Every line of the material below that contains the string "termination" must appear in the answer.

..............................

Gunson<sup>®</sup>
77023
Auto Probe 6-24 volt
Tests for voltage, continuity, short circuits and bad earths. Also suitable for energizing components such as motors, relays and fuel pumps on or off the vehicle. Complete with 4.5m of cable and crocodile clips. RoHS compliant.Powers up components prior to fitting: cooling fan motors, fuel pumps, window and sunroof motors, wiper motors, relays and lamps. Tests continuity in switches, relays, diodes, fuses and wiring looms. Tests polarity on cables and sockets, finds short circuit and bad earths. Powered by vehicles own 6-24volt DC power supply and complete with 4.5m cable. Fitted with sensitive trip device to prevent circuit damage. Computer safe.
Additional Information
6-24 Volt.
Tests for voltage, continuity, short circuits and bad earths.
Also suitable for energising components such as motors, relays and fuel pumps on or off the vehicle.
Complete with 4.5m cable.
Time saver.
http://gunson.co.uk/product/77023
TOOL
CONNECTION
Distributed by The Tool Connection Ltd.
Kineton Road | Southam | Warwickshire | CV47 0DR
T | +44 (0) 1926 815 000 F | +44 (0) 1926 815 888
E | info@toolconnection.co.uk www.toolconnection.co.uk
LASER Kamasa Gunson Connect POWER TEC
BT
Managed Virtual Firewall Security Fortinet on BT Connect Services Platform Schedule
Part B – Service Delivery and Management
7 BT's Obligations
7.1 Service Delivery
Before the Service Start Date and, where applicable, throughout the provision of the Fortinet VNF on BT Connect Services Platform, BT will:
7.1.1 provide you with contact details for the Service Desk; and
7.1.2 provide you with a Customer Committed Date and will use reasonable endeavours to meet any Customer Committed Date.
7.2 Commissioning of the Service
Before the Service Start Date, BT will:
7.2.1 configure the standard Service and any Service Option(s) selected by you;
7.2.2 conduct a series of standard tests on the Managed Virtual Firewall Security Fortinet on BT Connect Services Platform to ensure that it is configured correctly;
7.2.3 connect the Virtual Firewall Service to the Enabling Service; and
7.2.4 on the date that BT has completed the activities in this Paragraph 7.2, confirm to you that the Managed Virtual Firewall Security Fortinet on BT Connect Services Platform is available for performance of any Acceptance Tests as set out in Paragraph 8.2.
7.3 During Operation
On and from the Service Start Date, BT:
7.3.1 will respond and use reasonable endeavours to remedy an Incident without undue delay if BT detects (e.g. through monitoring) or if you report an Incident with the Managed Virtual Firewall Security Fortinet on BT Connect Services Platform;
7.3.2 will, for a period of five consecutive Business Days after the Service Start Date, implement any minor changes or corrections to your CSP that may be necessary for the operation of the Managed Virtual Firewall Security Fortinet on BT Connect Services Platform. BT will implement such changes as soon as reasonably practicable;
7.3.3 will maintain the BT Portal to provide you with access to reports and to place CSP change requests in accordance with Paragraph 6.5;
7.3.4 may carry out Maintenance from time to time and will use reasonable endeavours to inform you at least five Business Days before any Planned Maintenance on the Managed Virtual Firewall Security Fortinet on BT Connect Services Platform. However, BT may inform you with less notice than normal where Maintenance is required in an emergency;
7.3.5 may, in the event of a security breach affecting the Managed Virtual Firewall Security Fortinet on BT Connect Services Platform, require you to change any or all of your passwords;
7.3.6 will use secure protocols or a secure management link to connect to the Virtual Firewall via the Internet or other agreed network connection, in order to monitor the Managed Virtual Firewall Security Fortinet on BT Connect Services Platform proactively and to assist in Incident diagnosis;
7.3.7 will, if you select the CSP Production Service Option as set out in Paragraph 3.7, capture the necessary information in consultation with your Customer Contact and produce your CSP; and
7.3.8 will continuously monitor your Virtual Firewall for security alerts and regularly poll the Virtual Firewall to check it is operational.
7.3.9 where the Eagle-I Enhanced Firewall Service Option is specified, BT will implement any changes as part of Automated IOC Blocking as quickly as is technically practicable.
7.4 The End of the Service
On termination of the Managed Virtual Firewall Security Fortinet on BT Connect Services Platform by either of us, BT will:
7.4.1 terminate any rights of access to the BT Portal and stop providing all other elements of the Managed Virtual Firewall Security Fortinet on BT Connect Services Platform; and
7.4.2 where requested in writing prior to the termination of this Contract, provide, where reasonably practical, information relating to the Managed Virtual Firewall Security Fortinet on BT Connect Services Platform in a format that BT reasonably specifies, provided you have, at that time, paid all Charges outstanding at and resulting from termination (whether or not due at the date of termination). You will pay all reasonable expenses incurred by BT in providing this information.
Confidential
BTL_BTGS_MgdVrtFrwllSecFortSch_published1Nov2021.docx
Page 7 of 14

..............................

◆ ANSWER SECTION:
On termination of the Managed Virtual Firewall Security Fortinet on BT Connect Services Platform by either of us, BT will:
7.4.2 where requested in writing prior to the termination of this Contract, provide, where reasonably practical, information relating to the Managed Virtual Firewall Security Fortinet on BT Connect Services Platform in a format that BT reasonably specifies, provided you have, at that time, paid all Charges outstanding at and resulting from termination (whether or not due at the date of termination). You will pay all reasonable expenses incurred by BT in providing this information.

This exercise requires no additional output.